Loan forgiveness for federal loans also occurs if the borrower has made 25 years of qualified income based repayments. The remainder of the loan at that point is completely forgiven, regardless of the unpaid balance. Another benefit is the ability to postpone payments for some months (up to three years for persons who are unemployed) if a student falls on hard times or goes back to school.
One of the greatest benefits to federal loans is that they allow borrowers to set payment amounts based on their income. It is very unlikely a bank will trouble itself with individuals circumstances in this way. Additionally, most federal student loans generally have fixed interest rates. A fixed rate is preferable because it will remain the same throughout the life of the loan. A variable rate fluctuates based on the market rate of interest, which can be good when the rates are low, but when they rise, a borrower’s payments could become too expensive to handle. Subsidized federal loans will not accrue interest while the student is in school while an unsubsidized federal loan continually accrues interest even during the years the borrower is in school. The fixed rate for all undergraduate federal subsidized loans was set to rise to 6.8% from 3.4% on July 1, 2012 for new loans, but Congress voted to extend the lower rates for another year.
Private Student Loans
Although private student loans generally have variable rates, in 2011 banks began to offer fixed rate student loans. Wells Fargo offers student loans with a fixed rate as low as 5.72% for undergraduates attending a 4-year school, and Sallie Mae offers a fixed rate loan as low as 5.75%, both with no origination fees. These loans should only be considered after federal loan dollars are exhausted. Unbelievably people are turning to private loans first, forgoing any possible grant money which requires no repayment, and the benefits that federal loans offer. In fact, over 50% of private loan borrowers did not max out their federal loan dollars while 25% never even took out a federal loan. Needless to say, variable rates should be avoided at all costs. Yet, students are increasingly turning to them. In the 2003-2004 school year, 5% of undergraduates obtained private students loans. By 2007-2008 that number rose to 14%. Consequentially, in 2012, the Consumer Financial Protection Bureau has reported the results of 2,000 comments received by student loan borrowers petitioning for government intervention, many who are trapped under monthly payments that have risen into hundreds of dollars monthly due to variable rate increases.
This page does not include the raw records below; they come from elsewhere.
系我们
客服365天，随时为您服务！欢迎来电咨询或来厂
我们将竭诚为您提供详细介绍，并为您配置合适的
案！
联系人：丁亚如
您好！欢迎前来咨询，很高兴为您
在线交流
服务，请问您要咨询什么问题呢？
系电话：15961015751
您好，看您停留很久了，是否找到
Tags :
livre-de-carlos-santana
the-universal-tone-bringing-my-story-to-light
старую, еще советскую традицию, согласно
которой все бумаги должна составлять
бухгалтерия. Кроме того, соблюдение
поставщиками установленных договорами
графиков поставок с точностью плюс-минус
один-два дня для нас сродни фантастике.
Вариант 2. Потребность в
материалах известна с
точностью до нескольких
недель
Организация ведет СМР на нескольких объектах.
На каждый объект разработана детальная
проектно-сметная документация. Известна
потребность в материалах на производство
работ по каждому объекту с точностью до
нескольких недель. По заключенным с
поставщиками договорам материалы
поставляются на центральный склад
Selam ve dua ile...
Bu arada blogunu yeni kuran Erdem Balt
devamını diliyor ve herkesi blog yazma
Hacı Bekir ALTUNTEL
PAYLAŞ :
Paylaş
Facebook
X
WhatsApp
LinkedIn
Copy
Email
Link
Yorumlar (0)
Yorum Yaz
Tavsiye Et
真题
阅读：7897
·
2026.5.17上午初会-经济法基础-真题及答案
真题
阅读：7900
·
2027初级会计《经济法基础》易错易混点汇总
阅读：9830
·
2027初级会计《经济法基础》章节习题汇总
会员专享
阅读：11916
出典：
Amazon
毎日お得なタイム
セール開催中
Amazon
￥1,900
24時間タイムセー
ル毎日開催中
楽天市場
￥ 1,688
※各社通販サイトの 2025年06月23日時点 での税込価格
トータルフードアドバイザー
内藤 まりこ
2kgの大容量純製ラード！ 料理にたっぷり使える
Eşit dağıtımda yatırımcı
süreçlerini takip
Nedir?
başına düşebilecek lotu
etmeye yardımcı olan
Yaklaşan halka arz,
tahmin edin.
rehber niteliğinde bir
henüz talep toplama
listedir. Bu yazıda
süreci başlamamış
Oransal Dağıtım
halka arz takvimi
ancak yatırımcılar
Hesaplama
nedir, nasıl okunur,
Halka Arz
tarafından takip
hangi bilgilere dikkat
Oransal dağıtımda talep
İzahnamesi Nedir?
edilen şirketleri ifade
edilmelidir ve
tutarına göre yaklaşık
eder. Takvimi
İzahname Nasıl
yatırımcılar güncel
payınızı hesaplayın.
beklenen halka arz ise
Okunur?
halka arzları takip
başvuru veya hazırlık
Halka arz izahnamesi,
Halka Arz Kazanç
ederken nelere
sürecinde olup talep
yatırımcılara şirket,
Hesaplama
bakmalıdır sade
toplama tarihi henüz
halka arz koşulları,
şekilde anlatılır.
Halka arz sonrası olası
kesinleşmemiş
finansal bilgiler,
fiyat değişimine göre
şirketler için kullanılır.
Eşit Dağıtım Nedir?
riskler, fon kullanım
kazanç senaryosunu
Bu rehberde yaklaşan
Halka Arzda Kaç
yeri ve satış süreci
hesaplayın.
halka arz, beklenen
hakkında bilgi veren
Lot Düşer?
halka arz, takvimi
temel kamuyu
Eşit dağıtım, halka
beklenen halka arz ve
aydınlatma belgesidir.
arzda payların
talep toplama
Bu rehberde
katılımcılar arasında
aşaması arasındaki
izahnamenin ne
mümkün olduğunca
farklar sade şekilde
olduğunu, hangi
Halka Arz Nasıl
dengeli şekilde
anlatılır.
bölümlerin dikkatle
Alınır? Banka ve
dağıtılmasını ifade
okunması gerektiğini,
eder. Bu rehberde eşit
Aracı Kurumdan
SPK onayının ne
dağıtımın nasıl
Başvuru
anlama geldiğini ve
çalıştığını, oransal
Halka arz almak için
Submit a FAFSA, Then Consider Carefully
2012 cuts in federal funding, particularly surrounding changes made to the Federal Pell Grant Program will affect an estimated 140,000 students. Students with income less than $30,000 were able to obtain the Pell Grant; now that has been decreased to only those with less that $23,000 in income. As well the grant is available for 12 semesters only, down form 18. Meanwhile, state funding cuts are creating unprecedented high tuition and fee rates. These realities combined will likely play out in increased loan borrowing.
The worst disservice students can do to themselves is to fail to submit a FAFSA. Many who fail to submit a FAFSA have cited that they either believe they are not eligible or the application is too difficult. The application is not terribly difficult. It just requires gathering the right information, such a tax records among other similar things, and there are available checklists and other assistance online. It is certainly not more difficult than the work a student will have to do in college. It just simply must be done. When considering loans, students must understand that by law private student loans will never go away until paid. Both federal and private student loans cannot be erased through filing bankruptcy. There is no legal way to avoid these loans. Making informed educational decisions can affect the next 25 years of a student’s life, including the ability to afford a house or children. Students should also consider attending a college that is more affordable to reduce the need to borrow in the first place.